Re: About integration of drill and arrow

Igor Guzenko Fri, 10 Jan 2020 13:40:06 -0800

Hello All,

Volodymyr, from your last response, I can figure out that what you are
suggesting is not the actual integration plan, right? To me, it sounds like
we can create some POC
to evaluate whether the migration to Arrow makes sense. And if it actually
makes sense, integrate through the long way, aka create evf-api,
evf-drill-vectors, evf-arrow-vectors
and do all the operators rewriting to EVF until we can completely switch to
evf-arrow-vectors memory.


In case if I understood you wrong. You mean integration plan and you still
want to make possible, let's say combining Drill-based and Arrow-EVF-based
operators within one DAG.
I want to ask Paul whether it's possible to do so with EVF avoiding the
adaptation problems described in my previous email.

Let's look at the simple example first:
             Join
            /       \
DrillScan    ArrowEvfScan

The Join operator will only work in such a case if it's updated to work
with left and right batches as with some set of rows using generic EVF
API.  If it's not updated,
I mean based on old Vectors low-level details, it's broken without the
Arrow-to-Drill vector adapters. I don't see how EVF can help in this worst
case.

Thanks,
Igor

On Fri, Jan 10, 2020 at 7:55 PM Volodymyr Vysotskyi <volody...@apache.org>
wrote:

> Hi Paul and Igor,
>
> It is great that the discussion has affected high-level questions of the
> effort and benefits of moving to the Arrow.
> The main arguments of moving to Arrow for me were possible performance
> improvements (perhaps with Gandiva usage) and significant codebase
> improvements (perhaps with the additional bug fixes) compared to current
> Drill's vectors code.
>
> In my previous letter, I concentrated on the case when we will agree to
> completely move to the Arrow and proposed the way, which in my opinion
> would be more optimal and splittable.
>
> I understand your concerns about having mixed two systems.
> I don't propose to recommend Drill users to enable Arrow usage while a lot
> of conversions between batches would be happening.

-------------------------

(DESCRIPTION OF THE TASK): Translate this sentence from the mailing list reply about integrating Drill and Arrow into Spanish: "I don't see how EVF can help in this worst case."

(INPUT DATA):
-------------------------

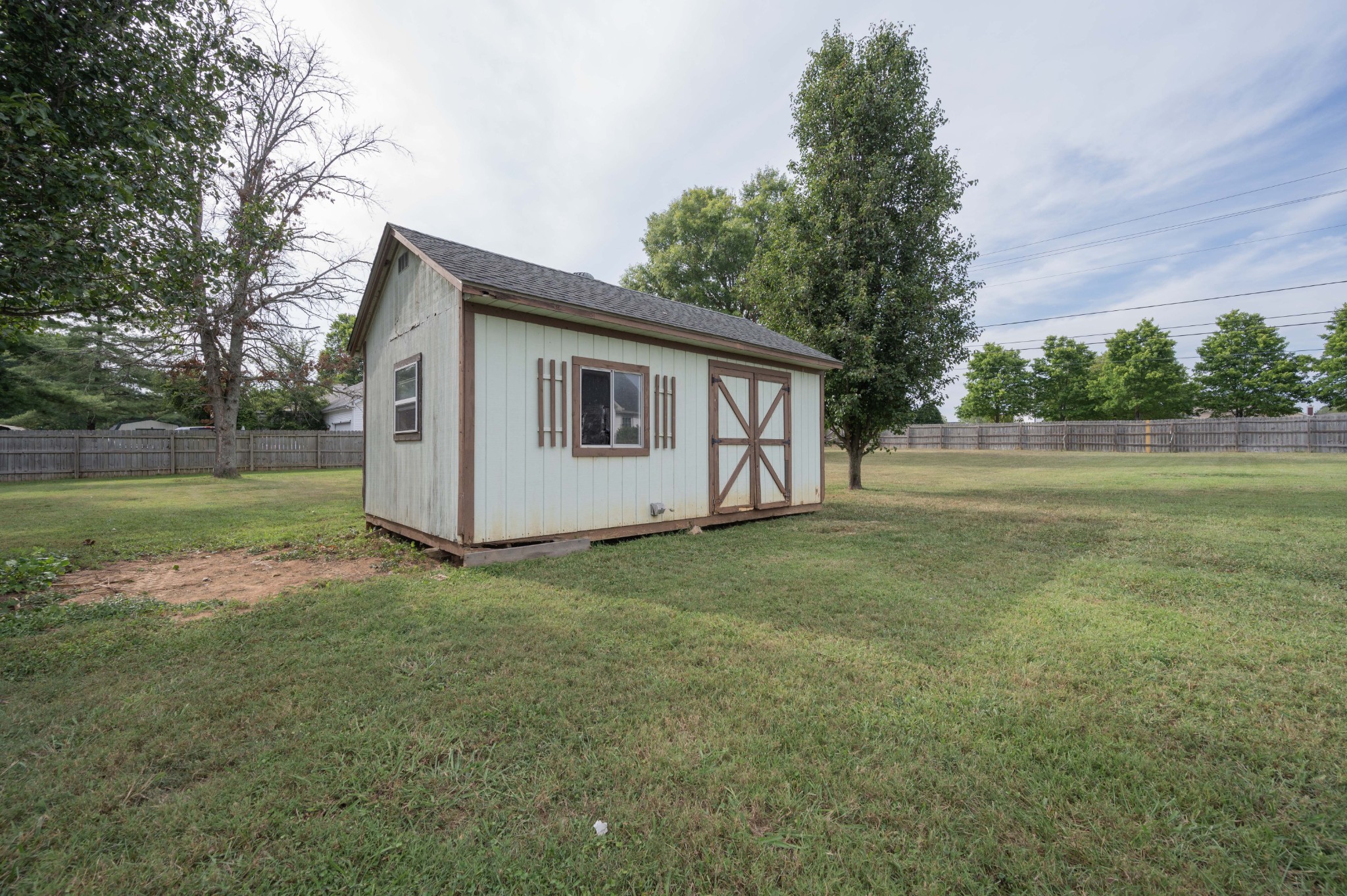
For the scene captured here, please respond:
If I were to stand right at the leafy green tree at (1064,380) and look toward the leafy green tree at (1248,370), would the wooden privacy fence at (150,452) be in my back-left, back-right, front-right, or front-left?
back-right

-------------------------

(ANSWER BELOW): No veo cómo EVF puede ayudar en este peor de los casos.